Using the data that follows, return exactly the lines from the one that contains "обмениваются между собой в таких коли" through the one that contains "обмениваются в соответствии с общест", ends included.

### INFORMATION SUPPLIED
============================================================
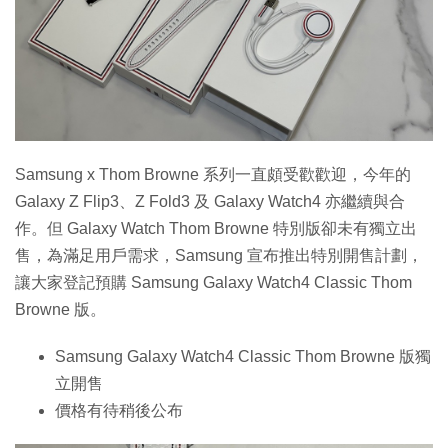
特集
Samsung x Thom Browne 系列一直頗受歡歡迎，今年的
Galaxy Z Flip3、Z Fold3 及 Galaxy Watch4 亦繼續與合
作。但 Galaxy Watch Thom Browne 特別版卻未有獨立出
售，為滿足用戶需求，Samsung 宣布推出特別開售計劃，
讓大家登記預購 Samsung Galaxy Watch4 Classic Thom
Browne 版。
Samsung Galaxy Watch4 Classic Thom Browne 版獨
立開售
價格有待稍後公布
============================================================
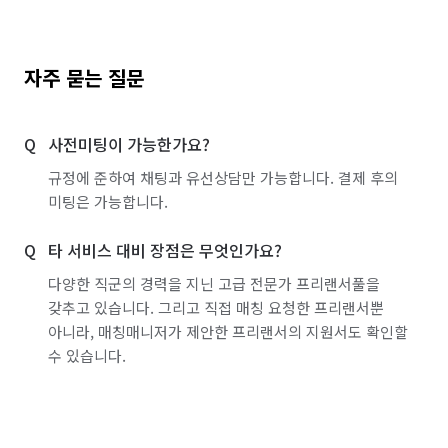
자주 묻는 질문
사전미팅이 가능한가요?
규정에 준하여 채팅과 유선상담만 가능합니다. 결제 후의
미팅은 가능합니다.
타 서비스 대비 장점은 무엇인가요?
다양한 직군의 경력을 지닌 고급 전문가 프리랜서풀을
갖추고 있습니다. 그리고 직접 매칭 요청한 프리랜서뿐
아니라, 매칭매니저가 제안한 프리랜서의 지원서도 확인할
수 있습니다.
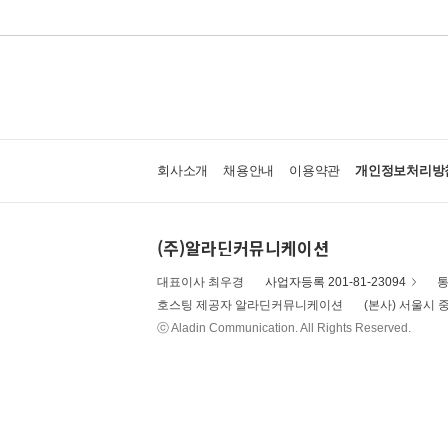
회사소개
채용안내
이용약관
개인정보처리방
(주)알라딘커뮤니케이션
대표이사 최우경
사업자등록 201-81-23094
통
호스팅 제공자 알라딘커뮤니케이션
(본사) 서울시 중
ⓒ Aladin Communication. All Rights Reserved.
============================================================
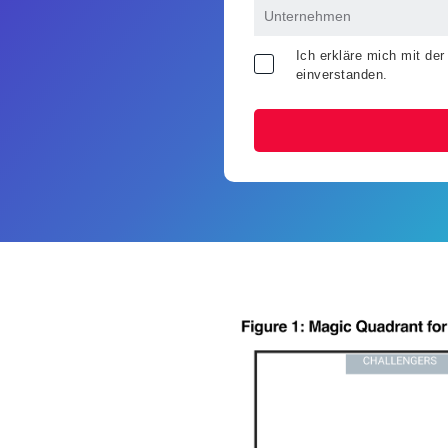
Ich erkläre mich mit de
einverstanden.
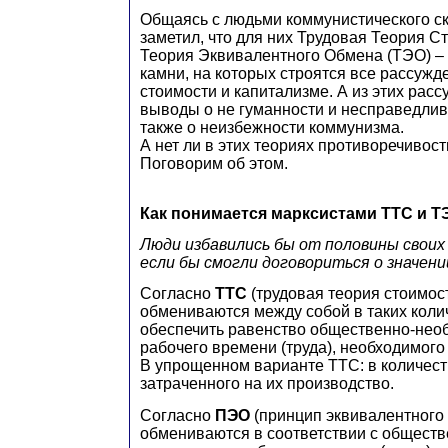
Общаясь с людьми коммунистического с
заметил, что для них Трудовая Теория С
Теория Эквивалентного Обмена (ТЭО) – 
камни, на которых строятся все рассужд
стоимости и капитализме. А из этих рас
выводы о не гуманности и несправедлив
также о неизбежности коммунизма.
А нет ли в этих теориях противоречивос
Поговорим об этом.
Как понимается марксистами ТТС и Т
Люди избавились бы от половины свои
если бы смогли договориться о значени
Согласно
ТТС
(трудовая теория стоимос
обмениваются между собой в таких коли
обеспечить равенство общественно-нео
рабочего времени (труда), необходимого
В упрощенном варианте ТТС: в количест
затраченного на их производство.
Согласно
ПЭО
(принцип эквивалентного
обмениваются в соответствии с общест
============================================================
### RESPONSE AREA
обмениваются между собой в таких коли
обеспечить равенство общественно-нео
рабочего времени (труда), необходимого
В упрощенном варианте ТТС: в количест
затраченного на их производство.
Согласно
ПЭО
(принцип эквивалентного
обмениваются в соответствии с общест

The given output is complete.